SUPPLIED DATA below:

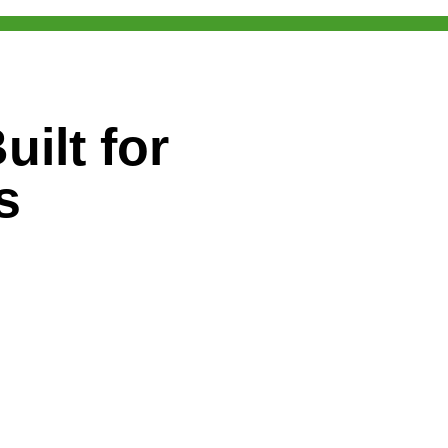
ilt for
s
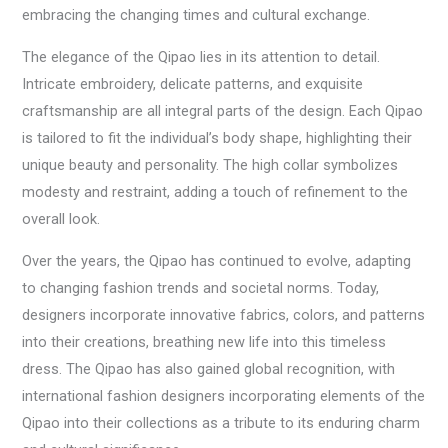
embracing the changing times and cultural exchange.
The elegance of the Qipao lies in its attention to detail.
Intricate embroidery, delicate patterns, and exquisite
craftsmanship are all integral parts of the design. Each Qipao
is tailored to fit the individual’s body shape, highlighting their
unique beauty and personality. The high collar symbolizes
modesty and restraint, adding a touch of refinement to the
overall look.
Over the years, the Qipao has continued to evolve, adapting
to changing fashion trends and societal norms. Today,
designers incorporate innovative fabrics, colors, and patterns
into their creations, breathing new life into this timeless
dress. The Qipao has also gained global recognition, with
international fashion designers incorporating elements of the
Qipao into their collections as a tribute to its enduring charm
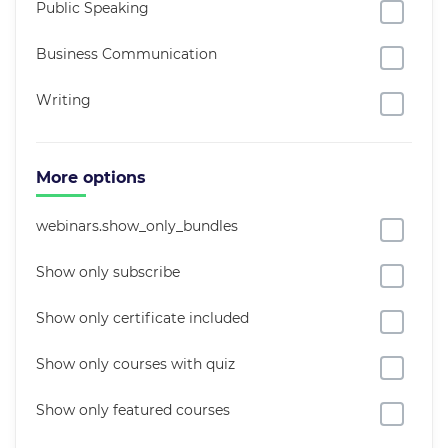
Public Speaking
Business Communication
Writing
More options
webinars.show_only_bundles
Show only subscribe
Show only certificate included
Show only courses with quiz
Show only featured courses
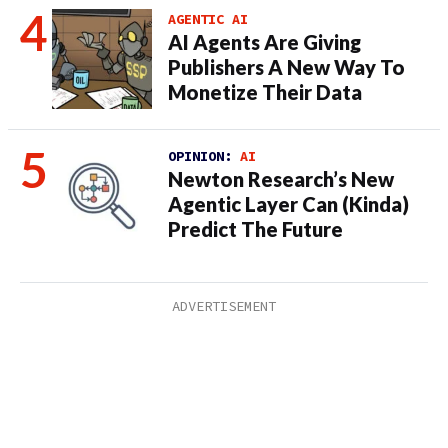
AGENTIC AI
AI Agents Are Giving
Publishers A New Way To
Monetize Their Data
OPINION:
AI
Newton Research’s New
Agentic Layer Can (Kinda)
Predict The Future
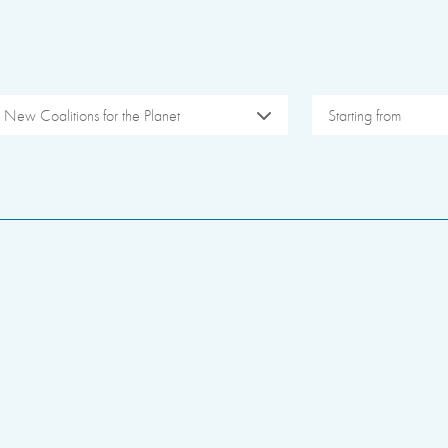
New Coalitions for the Planet
Starting from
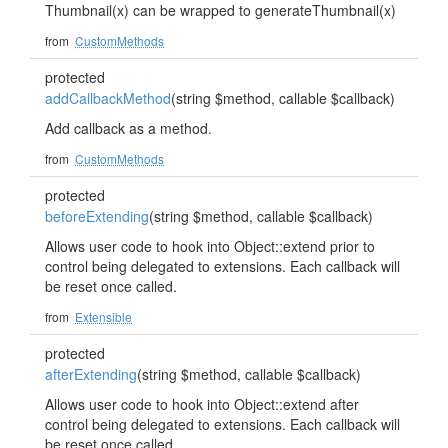
Thumbnail(x) can be wrapped to generateThumbnail(x)
from
CustomMethods
protected
addCallbackMethod
(string $method, callable $callback)
Add callback as a method.
from
CustomMethods
protected
beforeExtending
(string $method, callable $callback)
Allows user code to hook into Object::extend prior to
control being delegated to extensions. Each callback will
be reset once called.
from
Extensible
protected
afterExtending
(string $method, callable $callback)
Allows user code to hook into Object::extend after
control being delegated to extensions. Each callback will
be reset once called.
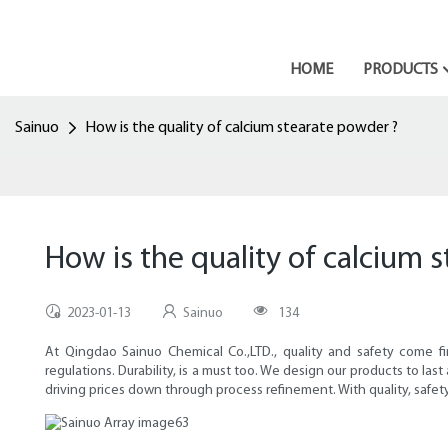
HOME
PRODUCTS
Sainuo
How is the quality of calcium stearate powder ?
How is the quality of calcium 
2023-01-13
Sainuo
134
At Qingdao Sainuo Chemical Co.,LTD., quality and safety come f
regulations. Durability, is a must too. We design our products to la
driving prices down through process refinement. With quality, safety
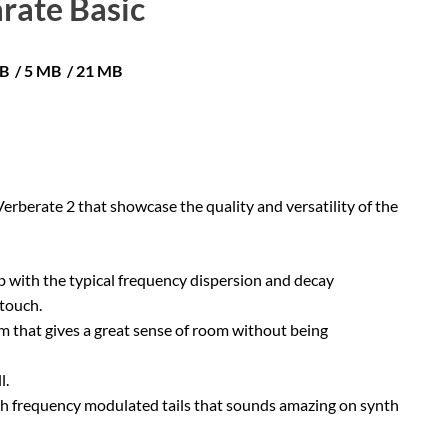
rate Basic
MB / 5 MB / 21 MB
Verberate 2 that showcase the quality and versatility of the
erb with the typical frequency dispersion and decay
 touch.
that gives a great sense of room without being
l.
with frequency modulated tails that sounds amazing on synth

End of SUPPLIED DATA.

== DESCRIPTION OF THE TASK ==
All the records above must be retyped exactly, except for their pictures.

== ANSWER BELOW ==
ilt for
s
embracing the changing times and cultural exchange.
The elegance of the Qipao lies in its attention to detail.
Intricate embroidery, delicate patterns, and exquisite
craftsmanship are all integral parts of the design. Each Qipao
is tailored to fit the individual’s body shape, highlighting their
unique beauty and personality. The high collar symbolizes
modesty and restraint, adding a touch of refinement to the
overall look.
Over the years, the Qipao has continued to evolve, adapting
to changing fashion trends and societal norms. Today,
designers incorporate innovative fabrics, colors, and patterns
into their creations, breathing new life into this timeless
dress. The Qipao has also gained global recognition, with
international fashion designers incorporating elements of the
Qipao into their collections as a tribute to its enduring charm
Public Speaking
Business Communication
Writing
More options
webinars.show_only_bundles
Show only subscribe
Show only certificate included
Show only courses with quiz
Show only featured courses
AGENTIC AI
AI Agents Are Giving
Publishers A New Way To
Monetize Their Data
OPINION:
AI
Newton Research’s New
Agentic Layer Can (Kinda)
Predict The Future
New Coalitions for the Planet
Starting from
Thumbnail(x) can be wrapped to generateThumbnail(x)
from
CustomMethods
protected
addCallbackMethod
(string $method, callable $callback)
Add callback as a method.
from
CustomMethods
protected
beforeExtending
(string $method, callable $callback)
Allows user code to hook into Object::extend prior to
control being delegated to extensions. Each callback will
be reset once called.
from
Extensible
protected
afterExtending
(string $method, callable $callback)
Allows user code to hook into Object::extend after
control being delegated to extensions. Each callback will
be reset once called.
HOME
PRODUCTS
Sainuo
How is the quality of calcium stearate powder ?
How is the quality of calcium 
2023-01-13
Sainuo
134
At Qingdao Sainuo Chemical Co.,LTD., quality and safety come f
regulations. Durability, is a must too. We design our products to la
driving prices down through process refinement. With quality, safety
rate Basic
MB / 5 MB / 21 MB
Verberate 2 that showcase the quality and versatility of the
erb with the typical frequency dispersion and decay
 touch.
that gives a great sense of room without being
l.
with frequency modulated tails that sounds amazing on synth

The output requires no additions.